For this problem, a height-balanced binary tree is defined as:
a binary tree in which the depth of the two subtrees of every node never differ by more than 1.
解析
判断一颗树是不是平衡树,获得左右子树的高度,绝对值不大于1就好。
解法1:递归
直接每个节点递归判断左右子树高度差绝对值。
class Solution {
public:
bool isBalanced(TreeNode* root) {
if(!root) return true;
if(abs(height(root->left) - height(root->right)) > 1) return false;
return isBalanced(root->left) && isBalanced(root->right);
}
int height(TreeNode* root){
if(!root) return 0;
return max(height(root->left), height(root->right)) + 1;
}
};
解法2:checkdepth判断子树是否平衡
如果子树不平衡,则不计算具体的深度,而是直接返回-1。
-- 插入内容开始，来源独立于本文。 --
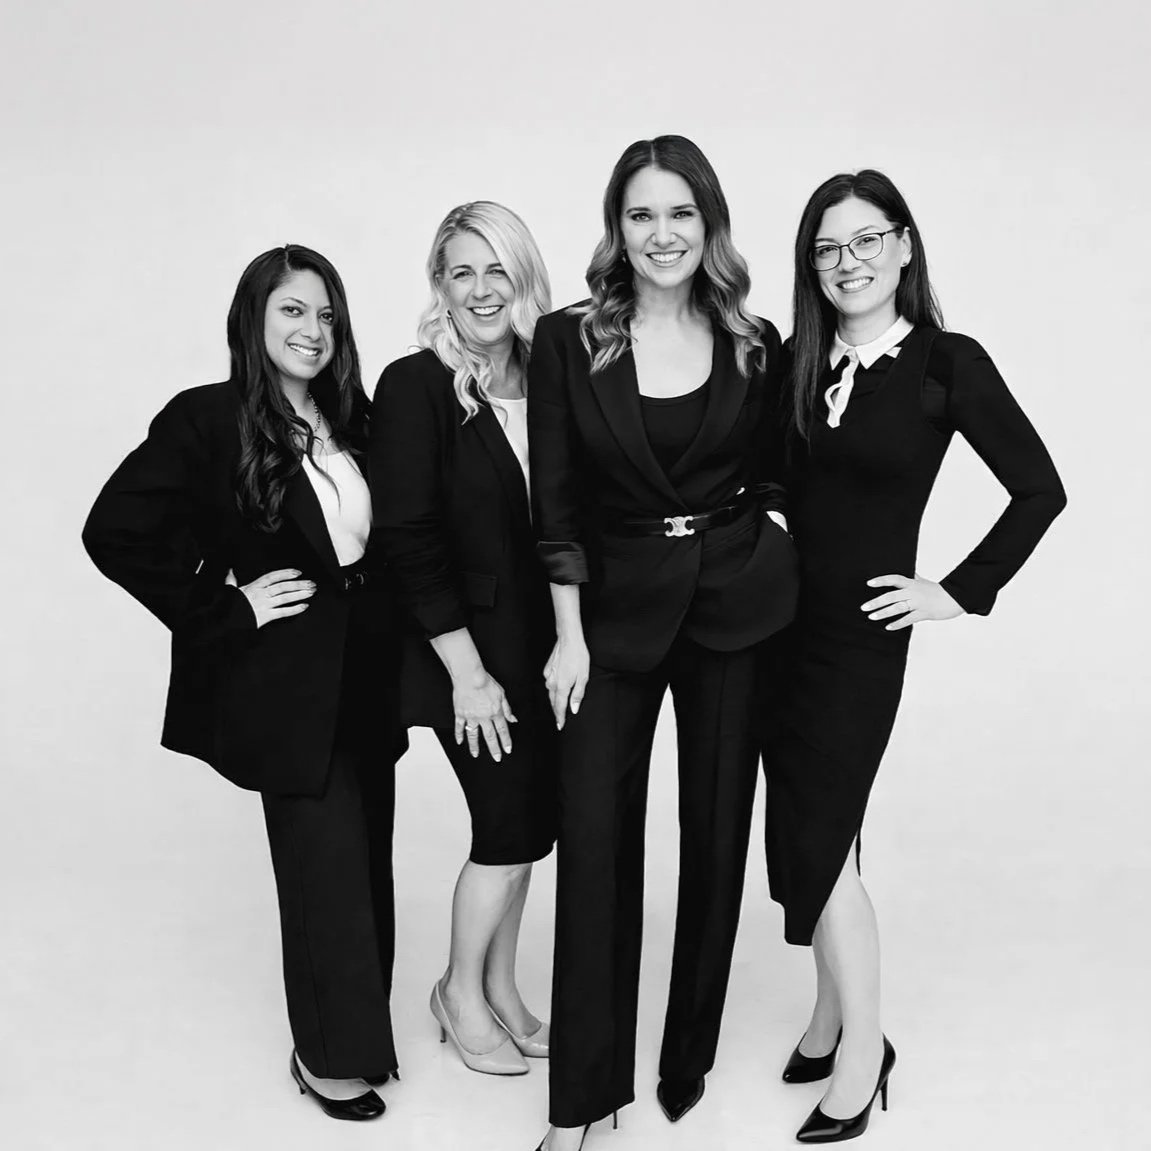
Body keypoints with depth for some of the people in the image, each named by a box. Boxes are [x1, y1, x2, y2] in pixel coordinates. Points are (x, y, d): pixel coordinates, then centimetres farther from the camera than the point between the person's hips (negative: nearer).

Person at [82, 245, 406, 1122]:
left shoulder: (355, 419, 7)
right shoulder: (206, 420, -10)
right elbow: (115, 533, -14)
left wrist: (391, 641, 2)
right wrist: (225, 608, -14)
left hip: (366, 678, 6)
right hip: (288, 683, -6)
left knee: (365, 860, 14)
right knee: (330, 867, 1)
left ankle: (358, 1031, 32)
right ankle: (335, 1057, 20)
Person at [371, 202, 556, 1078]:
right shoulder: (415, 387, -11)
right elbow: (409, 539, -14)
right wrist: (467, 671, -15)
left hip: (542, 641, 5)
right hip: (467, 649, -5)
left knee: (531, 819, 11)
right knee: (511, 823, -1)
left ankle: (500, 988, 31)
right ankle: (462, 994, 23)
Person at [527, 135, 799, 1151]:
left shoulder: (754, 345, 1)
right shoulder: (569, 341, -4)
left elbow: (772, 476, 12)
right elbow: (555, 504, -4)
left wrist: (755, 555, -4)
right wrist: (570, 637, -6)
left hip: (734, 609, 2)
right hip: (615, 610, -1)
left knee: (717, 831, 10)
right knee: (594, 839, -2)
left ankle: (690, 1062, 30)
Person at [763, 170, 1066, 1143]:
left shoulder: (948, 364, -7)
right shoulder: (794, 362, 3)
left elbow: (1041, 490, -4)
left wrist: (960, 592, -6)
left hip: (859, 633, -4)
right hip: (780, 619, 4)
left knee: (819, 836, -3)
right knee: (804, 829, 10)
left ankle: (862, 1047, 15)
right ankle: (835, 1010, 28)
优化后为:对于每一个节点,我们通过checkDepth方法递归获得左右子树的深度,如果子树是平衡的,则返回真实的深度,若不平衡,直接返回-1,此方法时间复杂度O(N),空间复杂度O(H)。
class Solution {
public:
bool isBalanced(TreeNode* root) {
if(checkdepth(root) == -1) return false;
else return true;
}
int checkdepth(TreeNode* root){
if(!root) return 0;
int left = checkdepth(root->left);
if(left == -1) return -1;
int right = checkdepth(root->right);
if(right == -1) return -1;
if(abs(left - right) > 1) return -1;
else return 1 + max(left, right);
}
};